Initialize a `NER` class object by passing the path to one of the supported NER models mentioned above:
```
ner_model = NER("/path/to/Meta-Llama-3-8B-Instruct/", device="cuda:0")
```
Extract PII values found in a list of target strings using `ner_model.extract()`:
```
sentences = ["Ben Parker and John Doe went to the bank.", "Who was late today? Adam."]
extracted = ner_model.extract(sentences, entity_type='{Name/Money/Age}')
```

### Sanitization
We currently only support sanitization for names, currency values and age, using either FPE or m-LDP.

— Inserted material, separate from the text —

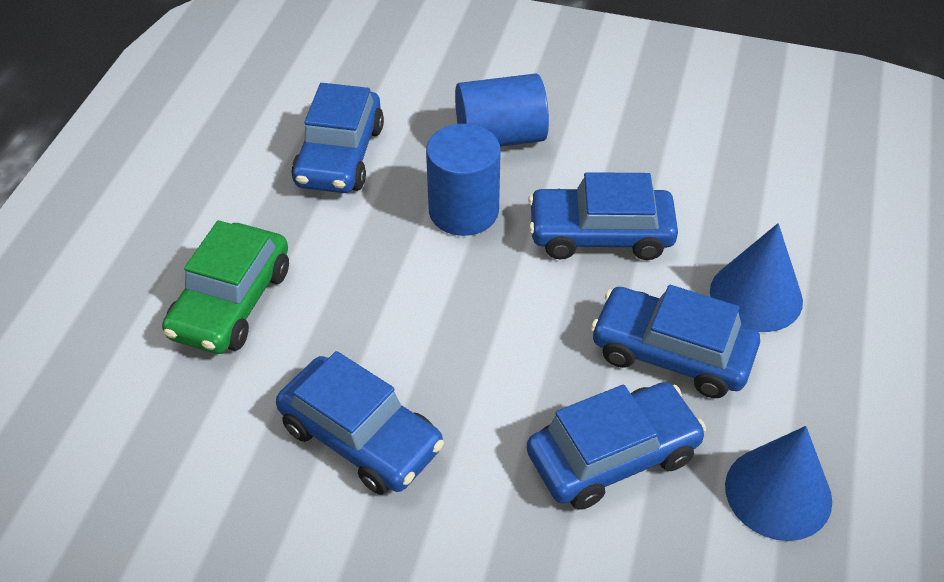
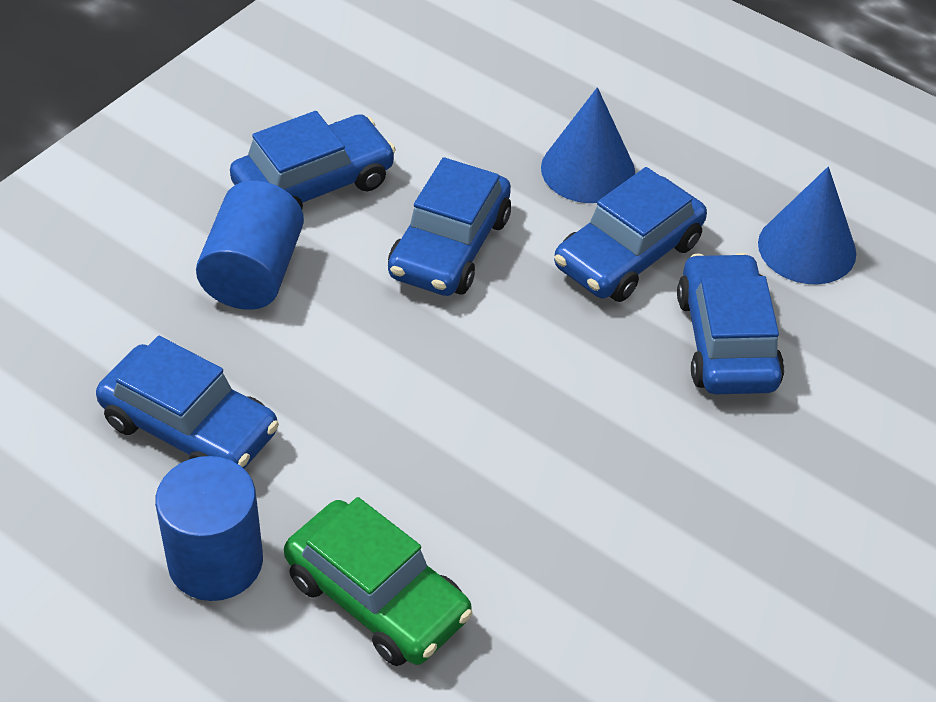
camera: 70 degrees left, 0 degrees up
blue car [276,351,444,495] -> blue car moved to [230,111,396,209]
blue cylinder [426,124,501,236] -> blue cylinder moved to [155,456,263,601]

Initialize a `Sanitizer` class object by passing the previously initialized `ner_model`, a `key` and `tweak` parameter (required for the FF3 cipher used for FPE).
```
sanitizer = Sanitizer(ner_model, key = "EF4359D8D580AA4F7F036D6F04FC6A94", tweak = "D8E7920AFA330A73")
```
Sanitize a list of target strings using `sanitizer.encrypt()`:
```
sanitized_sentences, _ = sanitizer.encrypt(sentences, entity='Name', epsilon=1, use_fpe=True, use_mdp=False)
```
PII values found during NER are stored under `sanitizer.new_entities` as a nested list.

The mappings between plain text and cipher text PII values are stored under `sanitizer.entity_mapping`. FPE will typically extract PII values from the sanitized sentences before decryption.

Sanitized sentences can be desanitized using `sanitizer.decrypt()`:
```
desanitized_sentences = sanitizer.decrypt(sanitized_sentences, entity='Name')
```

#### Sanitizing multiple PII attributes
If you want to sanitize multiple sensitive attributes, create a sanitizer for each category separately. 

For more examples, check out `demo.ipynb`

### Usage tips
NER typically works better when the inputs are smaller. Consider breaking a large chunk of text into smaller sentences when using the sanitizer.